Dataset records
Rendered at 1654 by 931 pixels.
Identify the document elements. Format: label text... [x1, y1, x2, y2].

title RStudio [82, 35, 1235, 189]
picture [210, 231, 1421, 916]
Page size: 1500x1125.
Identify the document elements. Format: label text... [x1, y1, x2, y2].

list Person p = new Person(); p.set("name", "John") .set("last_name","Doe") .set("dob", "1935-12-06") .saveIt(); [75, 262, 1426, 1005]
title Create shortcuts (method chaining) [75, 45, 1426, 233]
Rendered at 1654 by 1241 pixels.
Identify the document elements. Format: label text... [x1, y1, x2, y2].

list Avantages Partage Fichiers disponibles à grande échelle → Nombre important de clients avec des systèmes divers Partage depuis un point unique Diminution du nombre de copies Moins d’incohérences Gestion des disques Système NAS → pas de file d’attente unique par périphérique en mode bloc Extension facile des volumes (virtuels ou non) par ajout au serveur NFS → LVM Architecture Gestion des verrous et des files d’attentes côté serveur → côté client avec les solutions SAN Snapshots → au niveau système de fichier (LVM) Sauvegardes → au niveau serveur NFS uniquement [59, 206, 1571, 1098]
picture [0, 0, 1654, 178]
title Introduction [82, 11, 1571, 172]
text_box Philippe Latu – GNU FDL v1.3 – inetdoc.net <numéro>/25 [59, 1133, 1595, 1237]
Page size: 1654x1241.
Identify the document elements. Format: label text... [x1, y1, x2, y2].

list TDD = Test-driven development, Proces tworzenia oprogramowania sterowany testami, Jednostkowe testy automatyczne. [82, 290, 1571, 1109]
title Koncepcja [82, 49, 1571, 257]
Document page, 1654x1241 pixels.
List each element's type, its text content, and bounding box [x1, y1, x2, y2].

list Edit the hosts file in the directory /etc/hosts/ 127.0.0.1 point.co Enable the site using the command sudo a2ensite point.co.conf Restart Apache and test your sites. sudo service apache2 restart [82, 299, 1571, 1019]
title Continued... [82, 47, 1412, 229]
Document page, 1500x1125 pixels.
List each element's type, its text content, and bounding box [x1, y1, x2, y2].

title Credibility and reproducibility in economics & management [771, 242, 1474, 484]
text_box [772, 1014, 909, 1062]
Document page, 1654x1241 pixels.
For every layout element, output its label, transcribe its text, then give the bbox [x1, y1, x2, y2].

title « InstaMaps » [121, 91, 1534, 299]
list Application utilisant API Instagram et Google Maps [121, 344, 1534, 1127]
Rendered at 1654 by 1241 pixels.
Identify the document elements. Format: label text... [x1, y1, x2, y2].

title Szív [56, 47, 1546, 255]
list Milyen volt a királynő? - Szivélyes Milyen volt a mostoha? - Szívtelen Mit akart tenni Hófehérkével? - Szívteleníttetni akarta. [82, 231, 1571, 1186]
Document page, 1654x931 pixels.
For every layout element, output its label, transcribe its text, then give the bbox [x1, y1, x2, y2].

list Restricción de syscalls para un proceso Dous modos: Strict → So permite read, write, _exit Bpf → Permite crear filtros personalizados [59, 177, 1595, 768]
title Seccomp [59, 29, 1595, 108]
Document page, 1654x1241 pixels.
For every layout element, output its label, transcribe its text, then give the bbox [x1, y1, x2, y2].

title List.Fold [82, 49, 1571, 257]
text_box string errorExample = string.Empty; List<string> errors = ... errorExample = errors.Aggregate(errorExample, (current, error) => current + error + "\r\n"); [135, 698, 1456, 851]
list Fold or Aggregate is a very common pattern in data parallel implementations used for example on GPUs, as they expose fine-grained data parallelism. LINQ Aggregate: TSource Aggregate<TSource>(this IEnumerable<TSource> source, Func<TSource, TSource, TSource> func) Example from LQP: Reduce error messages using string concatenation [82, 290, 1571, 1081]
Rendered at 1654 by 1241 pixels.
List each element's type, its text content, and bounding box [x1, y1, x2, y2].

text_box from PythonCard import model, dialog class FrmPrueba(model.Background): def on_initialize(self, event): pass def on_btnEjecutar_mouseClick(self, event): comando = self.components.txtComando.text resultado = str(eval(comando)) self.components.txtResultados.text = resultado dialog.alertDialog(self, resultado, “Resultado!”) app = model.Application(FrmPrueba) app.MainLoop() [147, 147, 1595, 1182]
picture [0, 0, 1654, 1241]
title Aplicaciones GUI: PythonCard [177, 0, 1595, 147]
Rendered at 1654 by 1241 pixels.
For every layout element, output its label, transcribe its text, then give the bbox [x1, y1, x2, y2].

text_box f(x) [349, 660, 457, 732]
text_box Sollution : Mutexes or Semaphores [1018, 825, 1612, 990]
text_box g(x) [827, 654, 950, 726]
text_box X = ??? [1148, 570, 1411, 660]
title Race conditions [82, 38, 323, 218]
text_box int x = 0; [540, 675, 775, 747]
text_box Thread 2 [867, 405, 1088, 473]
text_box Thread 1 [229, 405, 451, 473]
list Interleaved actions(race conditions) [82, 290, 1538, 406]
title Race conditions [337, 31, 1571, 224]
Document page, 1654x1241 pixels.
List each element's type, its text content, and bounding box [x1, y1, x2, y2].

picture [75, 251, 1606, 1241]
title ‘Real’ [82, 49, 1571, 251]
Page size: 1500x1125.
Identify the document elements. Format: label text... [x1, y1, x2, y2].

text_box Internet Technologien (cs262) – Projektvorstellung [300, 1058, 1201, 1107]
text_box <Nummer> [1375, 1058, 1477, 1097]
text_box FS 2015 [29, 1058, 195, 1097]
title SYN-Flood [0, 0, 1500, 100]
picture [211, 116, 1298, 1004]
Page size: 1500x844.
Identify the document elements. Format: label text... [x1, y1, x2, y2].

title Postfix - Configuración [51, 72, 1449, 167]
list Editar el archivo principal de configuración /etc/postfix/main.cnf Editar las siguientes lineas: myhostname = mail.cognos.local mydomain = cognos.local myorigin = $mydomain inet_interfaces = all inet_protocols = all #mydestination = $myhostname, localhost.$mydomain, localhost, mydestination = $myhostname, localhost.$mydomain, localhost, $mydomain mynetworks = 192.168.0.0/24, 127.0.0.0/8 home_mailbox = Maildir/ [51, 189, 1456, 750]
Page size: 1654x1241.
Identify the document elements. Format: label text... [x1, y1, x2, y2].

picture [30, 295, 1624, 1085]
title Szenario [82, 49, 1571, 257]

**YOUR TASK**:
Reproduce the listing above, substituting "Find the layout elements" for every occurrence of "Identify the document elements" and keeping everything else unchanged.

**TASK ANSWER**:
Rendered at 1654 by 931 pixels.
Find the layout elements. Format: label text... [x1, y1, x2, y2].

title RStudio [82, 35, 1235, 189]
picture [210, 231, 1421, 916]
Page size: 1500x1125.
Find the layout elements. Format: label text... [x1, y1, x2, y2].

list Person p = new Person(); p.set("name", "John") .set("last_name","Doe") .set("dob", "1935-12-06") .saveIt(); [75, 262, 1426, 1005]
title Create shortcuts (method chaining) [75, 45, 1426, 233]
Rendered at 1654 by 1241 pixels.
Find the layout elements. Format: label text... [x1, y1, x2, y2].

list Avantages Partage Fichiers disponibles à grande échelle → Nombre important de clients avec des systèmes divers Partage depuis un point unique Diminution du nombre de copies Moins d’incohérences Gestion des disques Système NAS → pas de file d’attente unique par périphérique en mode bloc Extension facile des volumes (virtuels ou non) par ajout au serveur NFS → LVM Architecture Gestion des verrous et des files d’attentes côté serveur → côté client avec les solutions SAN Snapshots → au niveau système de fichier (LVM) Sauvegardes → au niveau serveur NFS uniquement [59, 206, 1571, 1098]
picture [0, 0, 1654, 178]
title Introduction [82, 11, 1571, 172]
text_box Philippe Latu – GNU FDL v1.3 – inetdoc.net <numéro>/25 [59, 1133, 1595, 1237]
Page size: 1654x1241.
Find the layout elements. Format: label text... [x1, y1, x2, y2].

list TDD = Test-driven development, Proces tworzenia oprogramowania sterowany testami, Jednostkowe testy automatyczne. [82, 290, 1571, 1109]
title Koncepcja [82, 49, 1571, 257]
Document page, 1654x1241 pixels.
List each element's type, its text content, and bounding box [x1, y1, x2, y2].

list Edit the hosts file in the directory /etc/hosts/ 127.0.0.1 point.co Enable the site using the command sudo a2ensite point.co.conf Restart Apache and test your sites. sudo service apache2 restart [82, 299, 1571, 1019]
title Continued... [82, 47, 1412, 229]
Document page, 1500x1125 pixels.
List each element's type, its text content, and bounding box [x1, y1, x2, y2].

title Credibility and reproducibility in economics & management [771, 242, 1474, 484]
text_box [772, 1014, 909, 1062]
Document page, 1654x1241 pixels.
For every layout element, output its label, transcribe its text, then give the bbox [x1, y1, x2, y2].

title « InstaMaps » [121, 91, 1534, 299]
list Application utilisant API Instagram et Google Maps [121, 344, 1534, 1127]
Rendered at 1654 by 1241 pixels.
Find the layout elements. Format: label text... [x1, y1, x2, y2].

title Szív [56, 47, 1546, 255]
list Milyen volt a királynő? - Szivélyes Milyen volt a mostoha? - Szívtelen Mit akart tenni Hófehérkével? - Szívteleníttetni akarta. [82, 231, 1571, 1186]
Document page, 1654x931 pixels.
For every layout element, output its label, transcribe its text, then give the bbox [x1, y1, x2, y2].

list Restricción de syscalls para un proceso Dous modos: Strict → So permite read, write, _exit Bpf → Permite crear filtros personalizados [59, 177, 1595, 768]
title Seccomp [59, 29, 1595, 108]
Document page, 1654x1241 pixels.
For every layout element, output its label, transcribe its text, then give the bbox [x1, y1, x2, y2].

title List.Fold [82, 49, 1571, 257]
text_box string errorExample = string.Empty; List<string> errors = ... errorExample = errors.Aggregate(errorExample, (current, error) => current + error + "\r\n"); [135, 698, 1456, 851]
list Fold or Aggregate is a very common pattern in data parallel implementations used for example on GPUs, as they expose fine-grained data parallelism. LINQ Aggregate: TSource Aggregate<TSource>(this IEnumerable<TSource> source, Func<TSource, TSource, TSource> func) Example from LQP: Reduce error messages using string concatenation [82, 290, 1571, 1081]
Rendered at 1654 by 1241 pixels.
List each element's type, its text content, and bounding box [x1, y1, x2, y2].

text_box from PythonCard import model, dialog class FrmPrueba(model.Background): def on_initialize(self, event): pass def on_btnEjecutar_mouseClick(self, event): comando = self.components.txtComando.text resultado = str(eval(comando)) self.components.txtResultados.text = resultado dialog.alertDialog(self, resultado, “Resultado!”) app = model.Application(FrmPrueba) app.MainLoop() [147, 147, 1595, 1182]
picture [0, 0, 1654, 1241]
title Aplicaciones GUI: PythonCard [177, 0, 1595, 147]
Rendered at 1654 by 1241 pixels.
For every layout element, output its label, transcribe its text, then give the bbox [x1, y1, x2, y2].

text_box f(x) [349, 660, 457, 732]
text_box Sollution : Mutexes or Semaphores [1018, 825, 1612, 990]
text_box g(x) [827, 654, 950, 726]
text_box X = ??? [1148, 570, 1411, 660]
title Race conditions [82, 38, 323, 218]
text_box int x = 0; [540, 675, 775, 747]
text_box Thread 2 [867, 405, 1088, 473]
text_box Thread 1 [229, 405, 451, 473]
list Interleaved actions(race conditions) [82, 290, 1538, 406]
title Race conditions [337, 31, 1571, 224]
Document page, 1654x1241 pixels.
List each element's type, its text content, and bounding box [x1, y1, x2, y2].

picture [75, 251, 1606, 1241]
title ‘Real’ [82, 49, 1571, 251]
Page size: 1500x1125.
Find the layout elements. Format: label text... [x1, y1, x2, y2].

text_box Internet Technologien (cs262) – Projektvorstellung [300, 1058, 1201, 1107]
text_box <Nummer> [1375, 1058, 1477, 1097]
text_box FS 2015 [29, 1058, 195, 1097]
title SYN-Flood [0, 0, 1500, 100]
picture [211, 116, 1298, 1004]
Page size: 1500x844.
Find the layout elements. Format: label text... [x1, y1, x2, y2].

title Postfix - Configuración [51, 72, 1449, 167]
list Editar el archivo principal de configuración /etc/postfix/main.cnf Editar las siguientes lineas: myhostname = mail.cognos.local mydomain = cognos.local myorigin = $mydomain inet_interfaces = all inet_protocols = all #mydestination = $myhostname, localhost.$mydomain, localhost, mydestination = $myhostname, localhost.$mydomain, localhost, $mydomain mynetworks = 192.168.0.0/24, 127.0.0.0/8 home_mailbox = Maildir/ [51, 189, 1456, 750]
Page size: 1654x1241.
Find the layout elements. Format: label text... [x1, y1, x2, y2].

picture [30, 295, 1624, 1085]
title Szenario [82, 49, 1571, 257]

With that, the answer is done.